What this task involves
Reproduce the stretch of the records from the line that contains "jako SEO (Search" through the line that contains "Nove poruke", omitting the pictures.

[Opening Records for this exercise section]

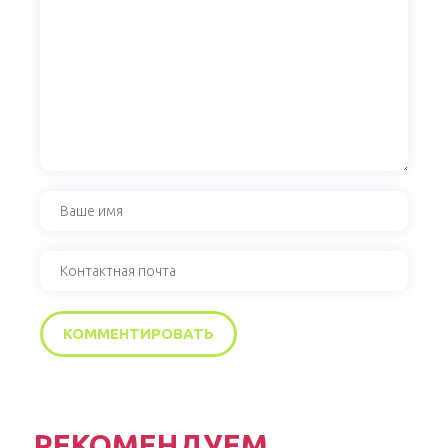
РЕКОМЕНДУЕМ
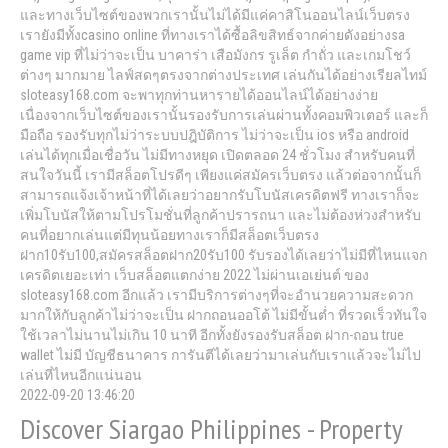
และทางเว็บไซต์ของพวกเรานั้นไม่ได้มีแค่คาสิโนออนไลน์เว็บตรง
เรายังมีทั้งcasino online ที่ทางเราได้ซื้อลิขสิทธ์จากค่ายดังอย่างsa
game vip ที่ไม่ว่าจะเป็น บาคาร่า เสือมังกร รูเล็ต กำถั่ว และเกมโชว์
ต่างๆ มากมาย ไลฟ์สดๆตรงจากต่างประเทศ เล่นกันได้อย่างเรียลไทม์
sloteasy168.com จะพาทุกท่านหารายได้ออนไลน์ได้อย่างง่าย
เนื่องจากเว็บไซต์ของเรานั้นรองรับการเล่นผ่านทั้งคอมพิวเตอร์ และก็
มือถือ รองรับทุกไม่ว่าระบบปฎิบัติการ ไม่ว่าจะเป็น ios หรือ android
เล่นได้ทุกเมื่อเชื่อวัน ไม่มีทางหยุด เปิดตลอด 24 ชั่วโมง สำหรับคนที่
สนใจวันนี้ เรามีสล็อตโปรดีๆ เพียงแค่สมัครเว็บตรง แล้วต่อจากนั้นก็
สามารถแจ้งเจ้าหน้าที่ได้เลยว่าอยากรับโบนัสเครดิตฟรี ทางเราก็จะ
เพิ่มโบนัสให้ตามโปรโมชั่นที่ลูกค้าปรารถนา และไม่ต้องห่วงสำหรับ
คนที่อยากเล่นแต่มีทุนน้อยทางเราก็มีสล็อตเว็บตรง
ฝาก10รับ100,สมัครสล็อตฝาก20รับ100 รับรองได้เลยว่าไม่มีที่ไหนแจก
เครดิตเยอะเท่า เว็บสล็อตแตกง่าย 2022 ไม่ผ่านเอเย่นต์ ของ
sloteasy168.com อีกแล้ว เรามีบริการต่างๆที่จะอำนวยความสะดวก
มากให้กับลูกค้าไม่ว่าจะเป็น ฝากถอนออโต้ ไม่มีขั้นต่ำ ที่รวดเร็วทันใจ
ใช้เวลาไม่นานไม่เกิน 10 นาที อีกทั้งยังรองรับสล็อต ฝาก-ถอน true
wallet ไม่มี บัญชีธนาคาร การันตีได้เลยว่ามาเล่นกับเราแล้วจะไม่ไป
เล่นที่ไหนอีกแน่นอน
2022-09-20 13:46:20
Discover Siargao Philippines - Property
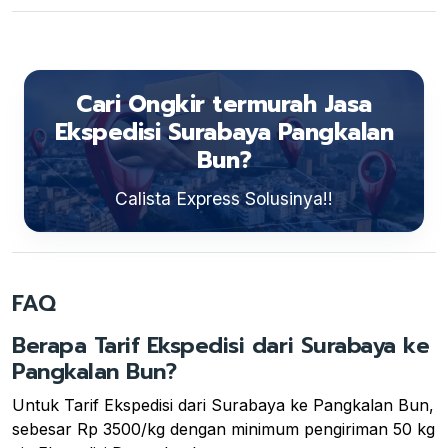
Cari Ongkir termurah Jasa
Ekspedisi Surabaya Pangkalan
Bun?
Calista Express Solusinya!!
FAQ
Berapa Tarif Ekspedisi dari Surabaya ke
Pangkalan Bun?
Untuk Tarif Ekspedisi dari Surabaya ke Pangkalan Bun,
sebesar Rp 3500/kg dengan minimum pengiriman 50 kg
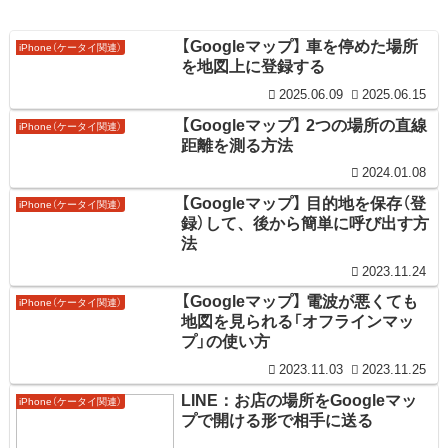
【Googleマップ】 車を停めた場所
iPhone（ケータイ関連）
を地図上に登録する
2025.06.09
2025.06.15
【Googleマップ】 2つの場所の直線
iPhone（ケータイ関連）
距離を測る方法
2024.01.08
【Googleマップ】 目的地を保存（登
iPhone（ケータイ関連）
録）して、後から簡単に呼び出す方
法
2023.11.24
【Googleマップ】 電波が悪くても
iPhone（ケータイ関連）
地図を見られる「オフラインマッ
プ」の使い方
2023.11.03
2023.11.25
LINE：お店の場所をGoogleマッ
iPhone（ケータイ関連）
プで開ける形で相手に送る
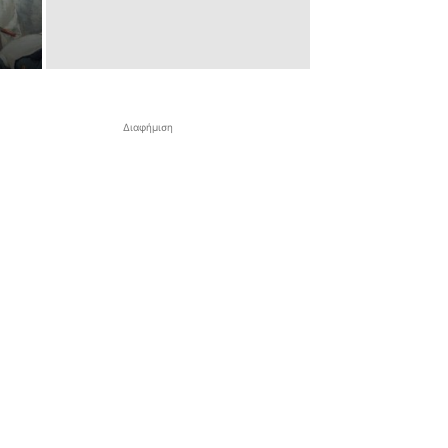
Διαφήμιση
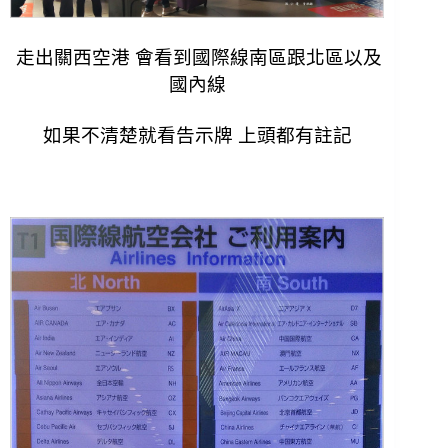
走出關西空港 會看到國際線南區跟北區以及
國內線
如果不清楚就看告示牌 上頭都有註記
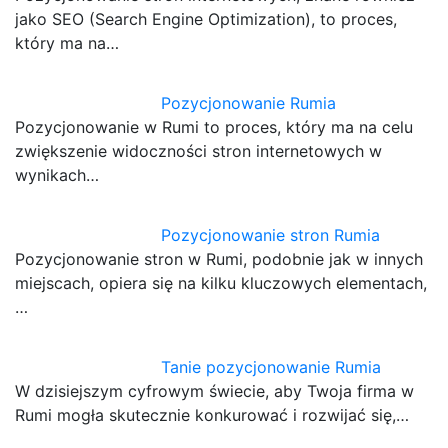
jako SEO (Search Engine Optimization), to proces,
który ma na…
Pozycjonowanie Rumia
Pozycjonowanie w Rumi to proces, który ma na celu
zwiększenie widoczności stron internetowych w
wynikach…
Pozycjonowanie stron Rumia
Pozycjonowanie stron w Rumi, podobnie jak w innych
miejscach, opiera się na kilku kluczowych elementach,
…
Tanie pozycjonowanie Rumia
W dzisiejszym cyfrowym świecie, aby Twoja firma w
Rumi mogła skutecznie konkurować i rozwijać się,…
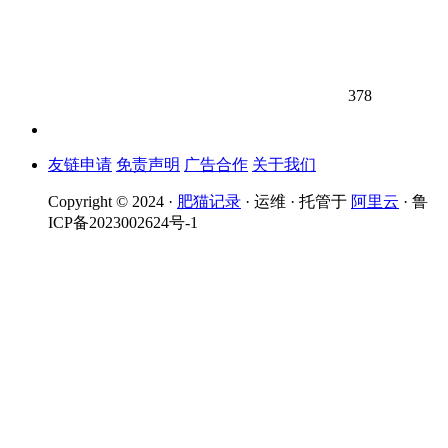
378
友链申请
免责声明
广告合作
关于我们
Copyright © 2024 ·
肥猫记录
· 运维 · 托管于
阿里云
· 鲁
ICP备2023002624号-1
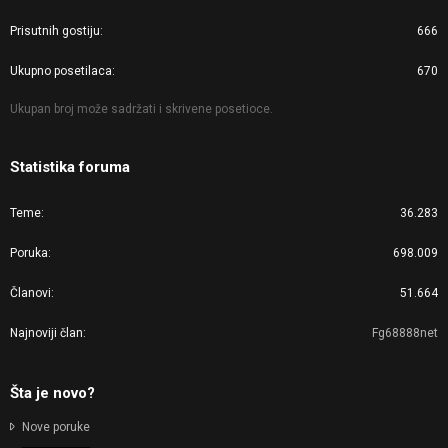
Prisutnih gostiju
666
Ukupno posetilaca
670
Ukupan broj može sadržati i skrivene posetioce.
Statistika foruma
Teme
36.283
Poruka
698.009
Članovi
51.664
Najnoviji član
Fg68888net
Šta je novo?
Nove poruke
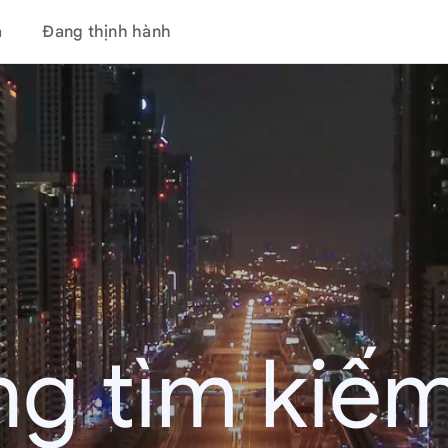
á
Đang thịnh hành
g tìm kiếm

[Closing Records for this exercise section]

Written solution
jako SEO (Search Engine Optimization), to proces,
który ma na…
Pozycjonowanie Rumia
Pozycjonowanie w Rumi to proces, który ma na celu
zwiększenie widoczności stron internetowych w
wynikach…
Pozycjonowanie stron Rumia
Pozycjonowanie stron w Rumi, podobnie jak w innych
miejscach, opiera się na kilku kluczowych elementach,
…
Tanie pozycjonowanie Rumia
W dzisiejszym cyfrowym świecie, aby Twoja firma w
Rumi mogła skutecznie konkurować i rozwijać się,…
378
友链申请
免责声明
广告合作
关于我们
Copyright © 2024 ·
肥猫记录
· 运维 · 托管于
阿里云
· 鲁
ICP备2023002624号-1
Prisutnih gostiju
666
Ukupno posetilaca
670
Ukupan broj može sadržati i skrivene posetioce.
Statistika foruma
Teme
36.283
Poruka
698.009
Članovi
51.664
Najnoviji član
Fg68888net
Šta je novo?
Nove poruke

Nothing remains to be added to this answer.